Love believes all things. This statement makes love out to be some gullible kook out of touch with reality. You know what, maybe it is. Maybe that’s exactly the point with love here. Love isn’t analytical, taking the pieces of a situation and capable of merely rearranging them like some sort of math problem. Love isn’t emotional, driven by fits and outbursts that defy even the best psychologists. No, though love has these characteristics, love is more than analytical and more than emotional.

Love seems to be some gullible kook out of touch with reality. We use the phrase “love came down” in regards to the coming of Jesus, but I want you to think about that in this context. Jesus was definitely out of touch (so it seemed) with the reality of that day. He took the social order, norms and turned them all on their heads. However, He was never without reason. There was always a direct purpose. In fact, they were so saturated with meaning, we’re still trying to understand them fully today.

Love isn’t trite. Even Jesus’ most memorable meltdowns (think about Him flipping over tables in the temple) aren’t just for the sake of reacting. Love seems to maintain a higher standard and believe it’s attainable. The latter is very important. Love isn’t your boss weighing down on you because they have authority over you. No, love bears down on those it believes are meant for more.

Love sees more. I mentioned love seeing more than what’s there in a situation, and I want to reassert that fact. Love lifts both the lover and the loved to new heights and knows both can reach them.
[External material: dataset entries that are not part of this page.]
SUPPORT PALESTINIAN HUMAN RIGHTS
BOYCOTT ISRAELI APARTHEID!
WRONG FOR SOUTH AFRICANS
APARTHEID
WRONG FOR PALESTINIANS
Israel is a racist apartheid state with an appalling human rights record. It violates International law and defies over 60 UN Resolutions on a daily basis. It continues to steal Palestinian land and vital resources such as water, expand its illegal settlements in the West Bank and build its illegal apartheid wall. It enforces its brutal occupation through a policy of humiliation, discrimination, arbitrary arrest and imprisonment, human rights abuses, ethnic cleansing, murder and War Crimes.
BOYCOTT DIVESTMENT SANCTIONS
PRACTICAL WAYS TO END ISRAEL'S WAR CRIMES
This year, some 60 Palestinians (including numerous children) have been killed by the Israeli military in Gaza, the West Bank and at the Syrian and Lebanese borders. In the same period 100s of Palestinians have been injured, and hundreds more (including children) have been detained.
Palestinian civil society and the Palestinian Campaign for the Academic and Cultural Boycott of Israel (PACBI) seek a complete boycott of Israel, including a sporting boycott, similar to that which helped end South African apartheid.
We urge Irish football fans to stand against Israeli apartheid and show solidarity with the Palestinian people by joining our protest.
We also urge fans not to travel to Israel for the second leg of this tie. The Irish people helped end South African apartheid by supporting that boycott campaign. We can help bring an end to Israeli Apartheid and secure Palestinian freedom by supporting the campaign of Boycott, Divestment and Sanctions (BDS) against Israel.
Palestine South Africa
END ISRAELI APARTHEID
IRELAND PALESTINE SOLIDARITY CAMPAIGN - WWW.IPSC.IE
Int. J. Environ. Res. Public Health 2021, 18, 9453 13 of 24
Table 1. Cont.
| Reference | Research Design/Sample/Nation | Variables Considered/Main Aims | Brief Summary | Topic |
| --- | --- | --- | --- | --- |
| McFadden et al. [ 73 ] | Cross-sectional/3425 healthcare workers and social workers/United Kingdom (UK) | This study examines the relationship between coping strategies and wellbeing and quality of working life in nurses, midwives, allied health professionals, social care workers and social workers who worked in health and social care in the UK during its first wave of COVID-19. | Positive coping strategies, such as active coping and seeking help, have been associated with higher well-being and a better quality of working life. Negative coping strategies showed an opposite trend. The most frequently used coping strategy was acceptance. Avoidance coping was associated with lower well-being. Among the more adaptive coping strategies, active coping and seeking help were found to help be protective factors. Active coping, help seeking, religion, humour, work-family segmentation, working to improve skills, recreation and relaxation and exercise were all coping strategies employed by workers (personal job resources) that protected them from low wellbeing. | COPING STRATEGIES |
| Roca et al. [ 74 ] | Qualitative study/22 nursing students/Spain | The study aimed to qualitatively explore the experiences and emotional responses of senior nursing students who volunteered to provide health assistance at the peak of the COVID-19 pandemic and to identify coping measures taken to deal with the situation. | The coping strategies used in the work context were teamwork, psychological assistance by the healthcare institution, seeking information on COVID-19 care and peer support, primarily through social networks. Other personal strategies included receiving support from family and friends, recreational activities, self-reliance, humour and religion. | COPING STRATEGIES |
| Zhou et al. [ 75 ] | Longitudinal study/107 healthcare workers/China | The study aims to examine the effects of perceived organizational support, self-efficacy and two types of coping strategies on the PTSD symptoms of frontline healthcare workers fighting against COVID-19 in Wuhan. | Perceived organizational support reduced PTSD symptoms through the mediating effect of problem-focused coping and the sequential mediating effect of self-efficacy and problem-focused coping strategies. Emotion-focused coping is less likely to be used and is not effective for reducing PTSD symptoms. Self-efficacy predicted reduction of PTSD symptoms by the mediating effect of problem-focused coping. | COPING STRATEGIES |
Love, not seeing what is prevalent, focuses on what is actually there. It doesn’t get bogged down in the roles and characters we all portray both online and in real life, but it sees to the core. Love isn’t a physical entity, so it doesn’t have to dig through all the layers. It sees only the heart, but at the same time it sees the whole heart.

God is love. If God is love, then what we experience must be His whisperings. Laying aside theological differences, love is the part of God, who sees the hearts of all men, still prevalent in this world wreaking havoc on the status quo today. Love is the urging of the Spirit moving through people, you and me, creating rays of light from darkness. I’m no physicist, but I know this isn’t supposed to make sense.

Love isn’t a mathematician, nor is it an emotional basket case. Though it may seem both at times, love far transcends our understanding by only understanding the heart. Where we get tripped up with appearances and technicalities, love sees straight through and addresses the essence of the matter. It has no respect for artificial constraints, as it doesn’t need them to understand the world around it better. Love is Jesus’ Spirit still walking the earth continuing the work He started thousands of years ago. Now, He works through us. However, it makes it easier if we lovingly give in to Him. Dare we risk an end like Jesus, Stephen or Bartholomew, giving ourselves to a love that believes all things?